Monday, 19 June 2017

SOMERTON MAN: MICRO WRITING, HAY BANKNOTES & MICRO NEWSPAPERS



THE ECHO MARCH 3RD 1885



Someone very kindly gave me copies of 3, miniature, newspapers dating back to the 1880's and 90's. The copy of The Echo above is in fact an 8 page version, 1 sheet folded in 4 and then both sides printed. The examples I have show printed letters at a height of between .25 mm and .5 mm, interestingly you can actually make them out with the naked eye and quite clearly see them with spectacles or a small magnifying glass.

This conclusively proves that such sized lettering is not on the edge of perception as those lacking in knowledge would have you believe. Writing of this size is very definitely doable and legible.



All by itself it's very interesting to see the result of skills and a craft probably now long forgotten. But there are other aspects that will be of interest to the followers of the Somerton Man case.
First of all, how was this micro type actually achieved? It was a photo process, in fact it was called the 'photo-zinco' process first developed in the 1850s, there is some argument as to who developed it first, an Englishman, Sir Henry James or an Australian, John Walter Osborne. In the end it was all but a tie but Sir Henry won the day by a smidgen and he had to acknowledge the work of Captain A. de C. Scott head of the photography department at Southampton who had in fact done much of the research and development.
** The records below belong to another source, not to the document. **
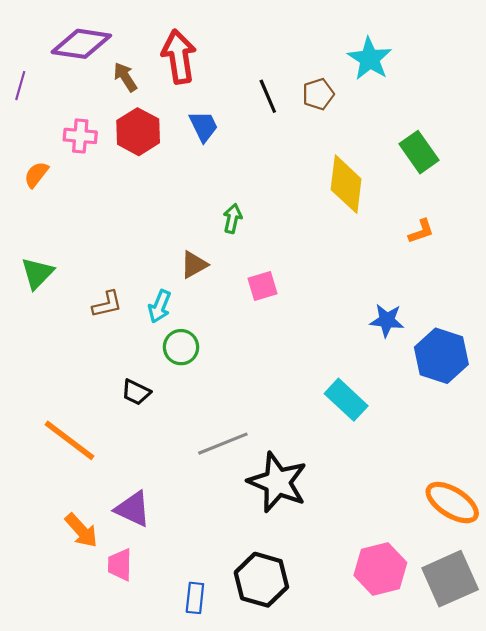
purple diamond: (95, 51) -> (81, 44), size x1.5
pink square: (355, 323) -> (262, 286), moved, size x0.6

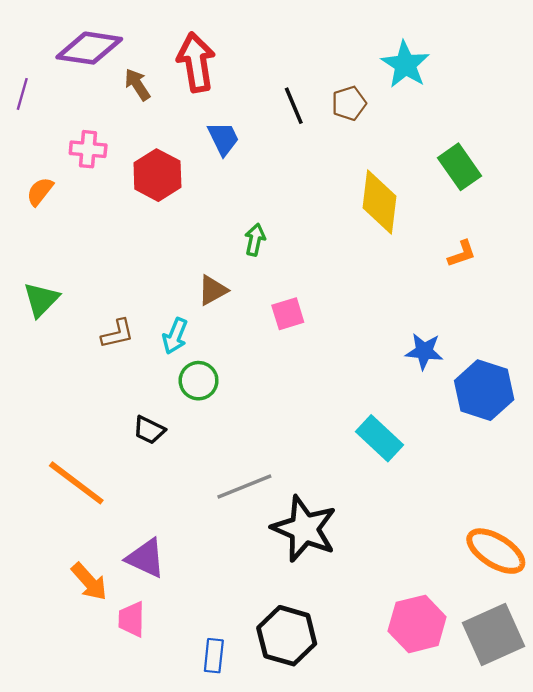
red hexagon: (138, 132) -> (157, 175), moved

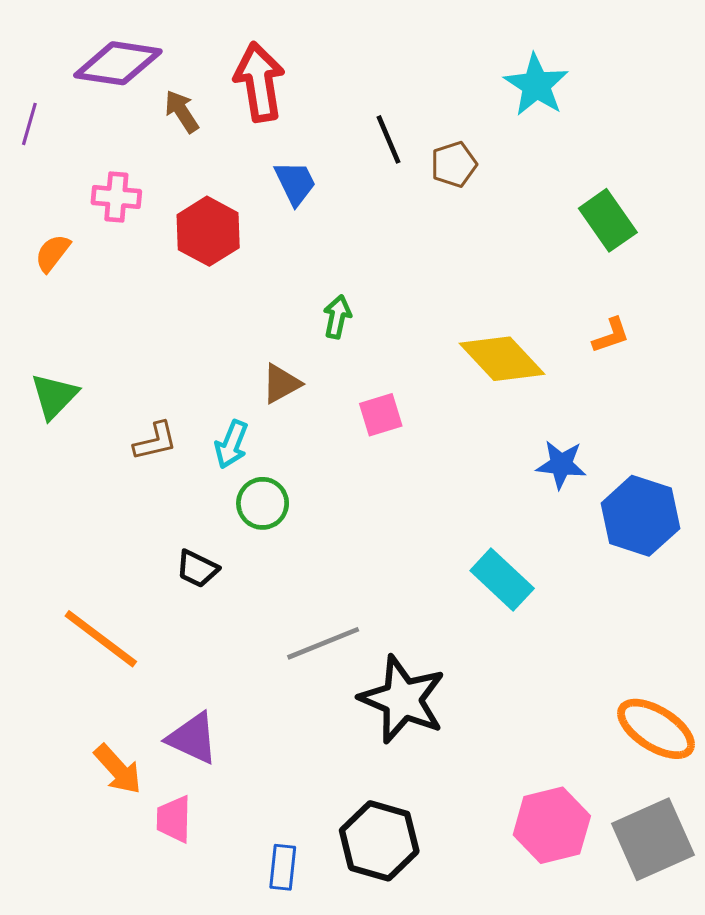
brown pentagon: (349, 103) -> (454, 164), moved
yellow diamond: (379, 202) -> (502, 359), moved, turned -50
The motivation for the invention was Ordnance Survey maps, the long used method of pantagraphs were clumsy and often produced inaccurate results. 

Photo-Zinco Tools

It didn't take long for this new technique to spread across the printing world and many works of literature were quickly converted and in one famous example, The Domesday Book was copied in this way. Of course it wasn't long before the world of banking and banknotes were suitably enamoured with the development. One of the major drawbacks was the fact that the process only produced outcomes in mono tone, so no colour with early maps produced by the process being hand coloured.

The bank notes struck a chord, was this or a similar process used by George Teltscher of Hay Banknote fame? It seems to have been a fairly simple process and the basics would have been available to him. The banknotes at Hay were duo-tone as in Green or Red or Blue so that should not have presented a problem.

On another point for consideration, the process relied on a camera set up for certain but it also required zinc plate and a camel hair brush or similar. A screwdriver would have been handy and even a sharpened knife to trim and perhaps add some fine details. The sorts of things found in the Somerton Man suitcase.

Effectively, this was an early form of a photocopier, I wonder whether this method could have been used to copy and produce false imprints of well known books?